#### 指示 1:
絵画の巨匠を紹介する文章を読み、次の問いに答えてください。
(a) ルネサンス後期に絵の具の発展によって流行したのは、どのような絵画ですか。
(b) バロック時代に、油彩画はどのような時期をむかえましたか。
(c) 人体解剖を誰よりも最初に行った画家は誰ですか。

#### 選択テキスト:
「造形とリアリズム」で絵を描いた巨匠を紹介 1.

古代ローマの時代から絵画は造形的に描かれてきました。

ルネサンス時代から遠近法と解剖学の発展により、絵画は浮彫的なものから立体的に発展しました。

それにより、さらにリアリズムが発達します。

ルネサンス後期になると、絵の具の発展により厚塗りとタッチによる絵画が流行、線を無くし色彩で柔らかいタッチで描かれるようになります。

バロック時代になると、さらにリアルな造形表現で、画面から飛び出てきそうな迫力ある絵画になり、油彩画の絶頂期をむかえます。

ここではルネサンス時代とバロック時代の「造形とリアリズム」で絵を描いた巨匠を紹介します。

 

造形表現で絵を描いた巨匠その1

造形を科学的に研究し、実現したルネサンスの時代の偉大な巨匠たちを紹介します。

彼らがいなければ絵画の歴史は100年遅れていたでしょう。

レオナルド・ダ・ヴィンチミケランジェロラファエロジョバンニ・ヴェリーニ、ベロネーゼ、ブロンズィーノなどの巨匠が代表的です。

レオナルド・ダ・ヴィンチ

レオナルド・ダ・ヴィンチは人体解剖を誰よりも最初に行った画家です

彼は自然の中に同じ色は存在しないと言っています。

#### 提供データ:

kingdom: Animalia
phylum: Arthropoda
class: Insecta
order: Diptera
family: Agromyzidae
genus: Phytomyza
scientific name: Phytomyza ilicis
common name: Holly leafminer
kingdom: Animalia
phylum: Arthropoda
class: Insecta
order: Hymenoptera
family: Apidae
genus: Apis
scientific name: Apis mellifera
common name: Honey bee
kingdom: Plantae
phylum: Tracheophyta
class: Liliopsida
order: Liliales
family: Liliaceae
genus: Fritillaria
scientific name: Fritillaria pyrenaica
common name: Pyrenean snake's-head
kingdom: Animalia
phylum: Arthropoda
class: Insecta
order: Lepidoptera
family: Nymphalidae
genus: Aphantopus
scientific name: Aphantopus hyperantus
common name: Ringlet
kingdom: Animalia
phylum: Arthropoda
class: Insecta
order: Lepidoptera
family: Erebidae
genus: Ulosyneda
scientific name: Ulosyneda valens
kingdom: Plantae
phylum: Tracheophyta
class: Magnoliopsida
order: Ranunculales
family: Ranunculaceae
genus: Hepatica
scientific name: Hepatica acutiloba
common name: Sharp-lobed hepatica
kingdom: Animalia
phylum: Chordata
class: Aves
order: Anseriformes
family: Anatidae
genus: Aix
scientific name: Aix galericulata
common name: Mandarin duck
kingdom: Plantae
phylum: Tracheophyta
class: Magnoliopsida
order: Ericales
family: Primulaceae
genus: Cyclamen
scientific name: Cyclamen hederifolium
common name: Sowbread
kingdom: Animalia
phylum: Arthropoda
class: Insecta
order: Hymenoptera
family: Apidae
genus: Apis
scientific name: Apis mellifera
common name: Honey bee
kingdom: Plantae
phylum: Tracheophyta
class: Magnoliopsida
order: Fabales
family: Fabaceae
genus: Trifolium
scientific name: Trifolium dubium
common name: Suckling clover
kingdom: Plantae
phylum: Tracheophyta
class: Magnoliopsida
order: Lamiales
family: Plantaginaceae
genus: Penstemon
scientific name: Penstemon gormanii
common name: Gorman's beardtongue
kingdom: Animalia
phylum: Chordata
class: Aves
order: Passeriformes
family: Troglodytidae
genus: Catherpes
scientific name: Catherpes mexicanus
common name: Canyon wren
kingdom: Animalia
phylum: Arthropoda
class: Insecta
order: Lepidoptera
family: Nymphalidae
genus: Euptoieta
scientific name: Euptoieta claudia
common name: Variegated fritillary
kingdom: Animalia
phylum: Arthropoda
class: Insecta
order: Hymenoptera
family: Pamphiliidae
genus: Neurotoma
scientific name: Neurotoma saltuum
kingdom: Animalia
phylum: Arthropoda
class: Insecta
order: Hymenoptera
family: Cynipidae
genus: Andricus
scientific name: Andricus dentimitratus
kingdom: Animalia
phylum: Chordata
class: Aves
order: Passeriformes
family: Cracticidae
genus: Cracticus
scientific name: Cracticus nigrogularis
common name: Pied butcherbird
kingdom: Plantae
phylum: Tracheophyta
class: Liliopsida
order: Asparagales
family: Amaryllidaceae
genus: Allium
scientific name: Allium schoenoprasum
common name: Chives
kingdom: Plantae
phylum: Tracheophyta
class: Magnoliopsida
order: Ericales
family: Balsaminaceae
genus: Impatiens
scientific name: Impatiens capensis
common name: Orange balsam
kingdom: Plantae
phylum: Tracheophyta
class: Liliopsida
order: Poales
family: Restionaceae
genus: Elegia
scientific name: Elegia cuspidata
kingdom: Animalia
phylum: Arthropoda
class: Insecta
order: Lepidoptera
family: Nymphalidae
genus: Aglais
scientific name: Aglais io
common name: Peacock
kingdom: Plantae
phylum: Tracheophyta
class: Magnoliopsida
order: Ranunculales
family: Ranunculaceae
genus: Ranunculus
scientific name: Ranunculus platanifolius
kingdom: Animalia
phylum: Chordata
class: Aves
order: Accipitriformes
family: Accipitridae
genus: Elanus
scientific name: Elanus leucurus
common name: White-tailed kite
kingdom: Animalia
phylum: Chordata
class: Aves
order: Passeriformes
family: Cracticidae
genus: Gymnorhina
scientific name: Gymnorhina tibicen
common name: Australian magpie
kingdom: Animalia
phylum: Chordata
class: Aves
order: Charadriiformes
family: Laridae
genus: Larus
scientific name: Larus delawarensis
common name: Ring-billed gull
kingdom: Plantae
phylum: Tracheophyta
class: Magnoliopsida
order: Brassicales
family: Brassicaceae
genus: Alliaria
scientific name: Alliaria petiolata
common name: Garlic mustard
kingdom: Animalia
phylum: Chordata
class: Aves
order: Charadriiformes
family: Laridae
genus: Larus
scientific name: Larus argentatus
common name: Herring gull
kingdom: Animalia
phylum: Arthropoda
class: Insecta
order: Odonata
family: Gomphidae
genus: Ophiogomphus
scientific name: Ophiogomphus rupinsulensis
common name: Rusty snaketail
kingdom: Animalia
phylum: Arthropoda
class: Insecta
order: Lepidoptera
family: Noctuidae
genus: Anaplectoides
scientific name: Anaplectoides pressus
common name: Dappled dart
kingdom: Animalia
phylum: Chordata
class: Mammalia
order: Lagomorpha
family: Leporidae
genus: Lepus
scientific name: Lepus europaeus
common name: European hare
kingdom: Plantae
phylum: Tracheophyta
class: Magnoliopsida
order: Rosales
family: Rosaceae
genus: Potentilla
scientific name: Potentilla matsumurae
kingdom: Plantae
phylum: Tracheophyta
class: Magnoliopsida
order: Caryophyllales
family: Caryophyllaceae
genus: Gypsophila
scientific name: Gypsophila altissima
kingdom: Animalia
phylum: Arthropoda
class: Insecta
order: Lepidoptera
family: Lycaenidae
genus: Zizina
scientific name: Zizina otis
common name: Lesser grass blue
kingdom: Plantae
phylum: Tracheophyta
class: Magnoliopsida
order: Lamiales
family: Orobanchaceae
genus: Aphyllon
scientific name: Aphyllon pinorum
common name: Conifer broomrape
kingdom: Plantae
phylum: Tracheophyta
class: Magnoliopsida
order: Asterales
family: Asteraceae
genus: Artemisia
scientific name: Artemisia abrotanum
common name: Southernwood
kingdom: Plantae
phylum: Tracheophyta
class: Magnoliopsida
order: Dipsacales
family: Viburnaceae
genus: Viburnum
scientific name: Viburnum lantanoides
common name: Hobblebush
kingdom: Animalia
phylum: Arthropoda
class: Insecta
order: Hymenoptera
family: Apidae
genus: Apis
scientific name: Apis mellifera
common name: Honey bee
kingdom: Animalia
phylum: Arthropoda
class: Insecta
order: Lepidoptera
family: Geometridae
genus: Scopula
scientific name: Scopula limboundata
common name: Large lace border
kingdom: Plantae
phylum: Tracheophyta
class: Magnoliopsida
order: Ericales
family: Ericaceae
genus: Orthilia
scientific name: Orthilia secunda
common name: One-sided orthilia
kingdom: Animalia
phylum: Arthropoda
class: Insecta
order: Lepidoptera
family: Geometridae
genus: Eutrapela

#### 指示 2:
提供データの行のうち、「genus: Trifolium」を含む行から「scientific name: Andricus dentimitratus」を含む行までを、両端の行も含めてそのまま引用してください。

#### 回答 1:
(a) 厚塗りとタッチによる絵画
(b) 絶頂期
(c) レオナルド・ダ・ヴィンチ

#### 回答 2:
genus: Trifolium
scientific name: Trifolium dubium
common name: Suckling clover
kingdom: Plantae
phylum: Tracheophyta
class: Magnoliopsida
order: Lamiales
family: Plantaginaceae
genus: Penstemon
scientific name: Penstemon gormanii
common name: Gorman's beardtongue
kingdom: Animalia
phylum: Chordata
class: Aves
order: Passeriformes
family: Troglodytidae
genus: Catherpes
scientific name: Catherpes mexicanus
common name: Canyon wren
kingdom: Animalia
phylum: Arthropoda
class: Insecta
order: Lepidoptera
family: Nymphalidae
genus: Euptoieta
scientific name: Euptoieta claudia
common name: Variegated fritillary
kingdom: Animalia
phylum: Arthropoda
class: Insecta
order: Hymenoptera
family: Pamphiliidae
genus: Neurotoma
scientific name: Neurotoma saltuum
kingdom: Animalia
phylum: Arthropoda
class: Insecta
order: Hymenoptera
family: Cynipidae
genus: Andricus
scientific name: Andricus dentimitratus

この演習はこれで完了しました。